* **Records for processing**:
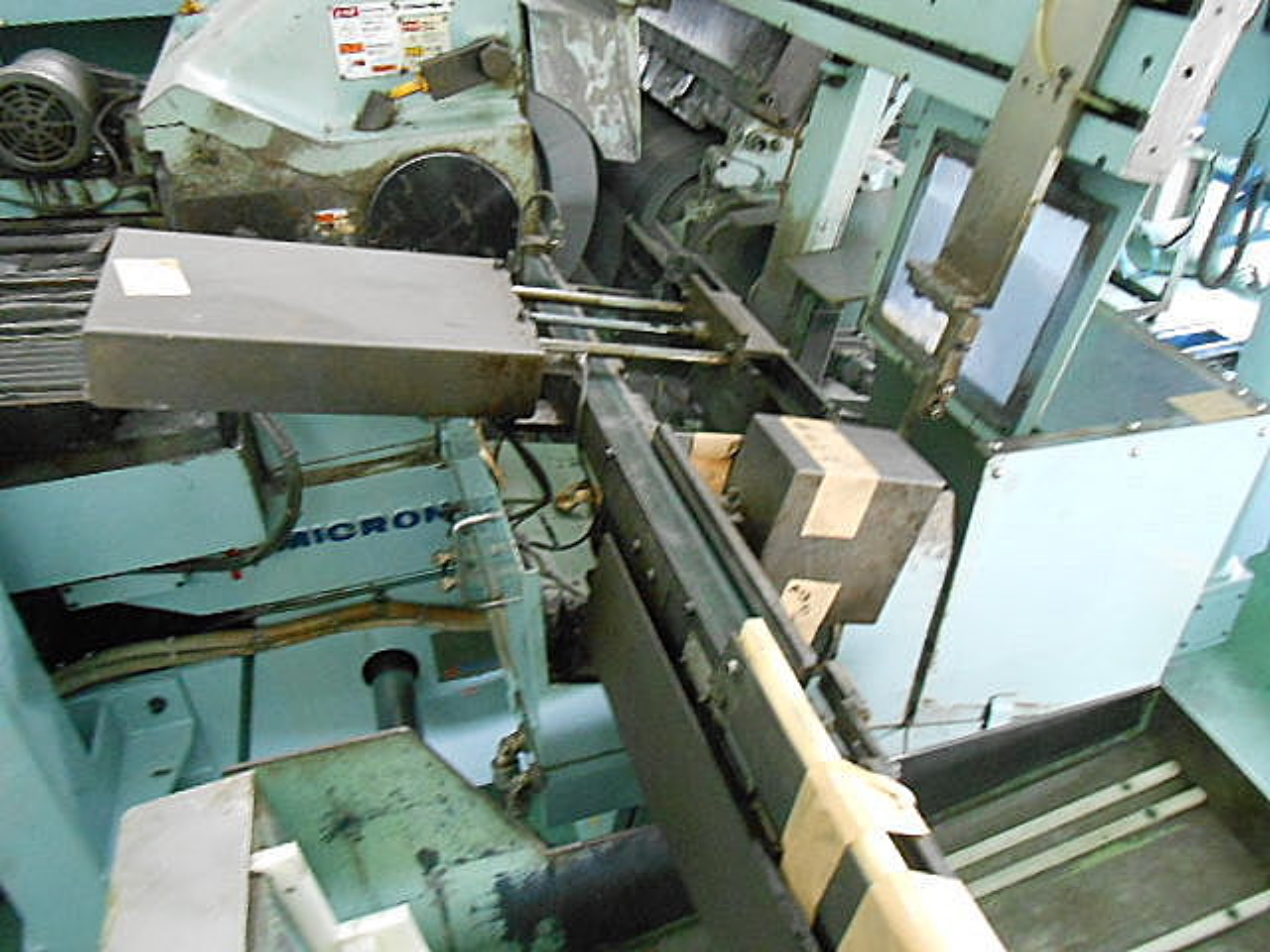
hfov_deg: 67.3
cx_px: 635
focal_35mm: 26
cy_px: 476
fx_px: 954
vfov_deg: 53.1
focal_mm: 4.6
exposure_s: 1/15
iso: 800
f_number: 3.5
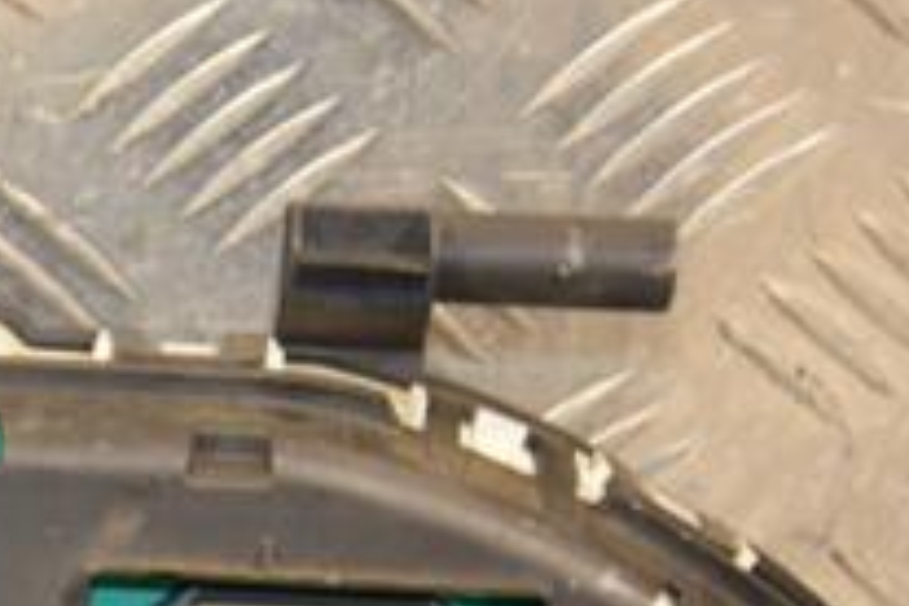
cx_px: -360
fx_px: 6363
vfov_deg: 5.4
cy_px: 720
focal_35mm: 252
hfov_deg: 8.0
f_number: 5
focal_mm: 58
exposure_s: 1/125
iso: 800
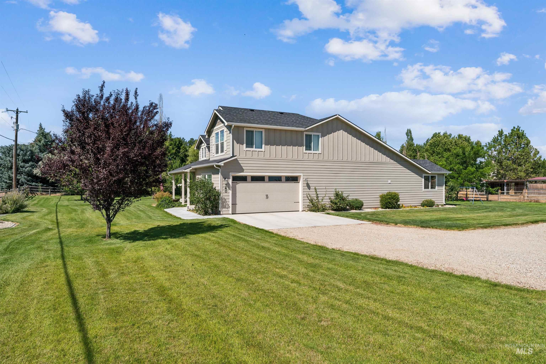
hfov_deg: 77.8
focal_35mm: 22
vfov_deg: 56.6
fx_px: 338
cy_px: 182
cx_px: 273
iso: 400
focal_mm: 22.3
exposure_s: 1/500
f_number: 13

* **Your instructions**: In your copy, repeat the records above exactly and include no images.

* **Solution to this problem**:
hfov_deg: 67.3
cx_px: 635
focal_35mm: 26
cy_px: 476
fx_px: 954
vfov_deg: 53.1
focal_mm: 4.6
exposure_s: 1/15
iso: 800
f_number: 3.5
cx_px: -360
fx_px: 6363
vfov_deg: 5.4
cy_px: 720
focal_35mm: 252
hfov_deg: 8.0
f_number: 5
focal_mm: 58
exposure_s: 1/125
iso: 800
hfov_deg: 77.8
focal_35mm: 22
vfov_deg: 56.6
fx_px: 338
cy_px: 182
cx_px: 273
iso: 400
focal_mm: 22.3
exposure_s: 1/500
f_number: 13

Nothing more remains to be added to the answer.